Fouzi Lekjaa refuse d’assister à la remise du trophée de la finale de la LDC CAF
Deux finales continentales organisées au Maroc ont débouché sur des pénalités manquées et des défaites amères, relançant un débat sur l’absence remarquée de Fouzi Lekjaa lors de la remise des trophées. Président de la Fédération Royale Marocaine de Football et vice-président de la CAF, Lekjaa représente une figure influente du football africain, et son comportement durant ces événements a suscité des interrogations.
Au cours des derniers mois, le football marocain a vu ses espoirs de triomphe s’écrouler à deux reprises sur son territoire. Ces événements ont déchaîné des émotions intenses, non seulement à la suite des résultats décevants, mais aussi en raison des images laissées après les matchs.
La cérémonie de remise des trophées, dans un contexte africain, revêt une importance capitale. Elle incarne le respect pour l’adversaire et la dignité dans la défaite. Ignorer cette étape ou choisir de s’en éloigner peut donner l’impression que le fair-play se limite aux discours, alors que la véritable essence de cette vertu se manifeste dans l’acceptation de la victoire de l’autre.

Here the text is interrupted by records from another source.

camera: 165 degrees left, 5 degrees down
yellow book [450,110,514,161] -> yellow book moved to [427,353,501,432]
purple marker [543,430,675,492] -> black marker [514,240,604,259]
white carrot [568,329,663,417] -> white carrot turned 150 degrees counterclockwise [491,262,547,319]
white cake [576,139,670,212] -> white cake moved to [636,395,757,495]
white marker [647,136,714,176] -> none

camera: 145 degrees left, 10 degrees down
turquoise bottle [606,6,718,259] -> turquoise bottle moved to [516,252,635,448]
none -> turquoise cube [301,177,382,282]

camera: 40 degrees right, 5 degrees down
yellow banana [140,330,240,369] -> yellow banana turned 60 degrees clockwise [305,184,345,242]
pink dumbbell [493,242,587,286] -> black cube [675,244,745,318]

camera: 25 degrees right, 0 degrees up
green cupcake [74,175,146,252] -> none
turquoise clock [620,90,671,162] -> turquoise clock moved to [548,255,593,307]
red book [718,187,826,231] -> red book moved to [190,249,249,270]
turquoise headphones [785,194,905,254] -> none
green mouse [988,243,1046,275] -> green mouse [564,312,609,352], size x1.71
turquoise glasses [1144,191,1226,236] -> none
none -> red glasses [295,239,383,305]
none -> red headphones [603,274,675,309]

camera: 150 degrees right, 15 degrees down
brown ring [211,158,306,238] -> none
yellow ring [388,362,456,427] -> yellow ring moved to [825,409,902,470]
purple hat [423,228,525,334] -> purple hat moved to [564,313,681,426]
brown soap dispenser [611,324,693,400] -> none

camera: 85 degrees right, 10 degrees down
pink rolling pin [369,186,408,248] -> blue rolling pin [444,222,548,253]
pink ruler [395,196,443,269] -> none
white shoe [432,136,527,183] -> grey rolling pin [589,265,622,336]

Le premier épisode tragique s’est produit en janvier 2026 au stade Prince Moulay Abdellah à Rabat, où le Maroc a été battu par le Sénégal en finale de la CAN 2025, sur un but tardif signé Pape Gueye. Au-delà du désenchantement sportif, c’est l’absence de Lekjaa lors de la remise du trophée qui a captivé l’attention, une situation jugée inhabituelle pour un événement de cette ampleur.
Le schéma s’est reproduit en mai 2026, lorsque l’AS FAR a perdu face aux Mamelodi Sundowns en finale de la Ligue des Champions CAF, également à Rabat. Là encore, l’absence de Lekjaa a été fortement commentée et a contribué à la perception d’un comportement peu fair-play.
Une telle répétition ne peut plus être interprétée simplement comme une réaction préalable à la défaite, mais plutôt comme un message sur l’incapacité à accepter le succès d’un adversaire sur le sol marocain. Pour un pays qui prend en charge des compétitions de haut niveau, il est crucial d’afficher une exemplarité du fair-play, tant du côté des autorités que des supporters.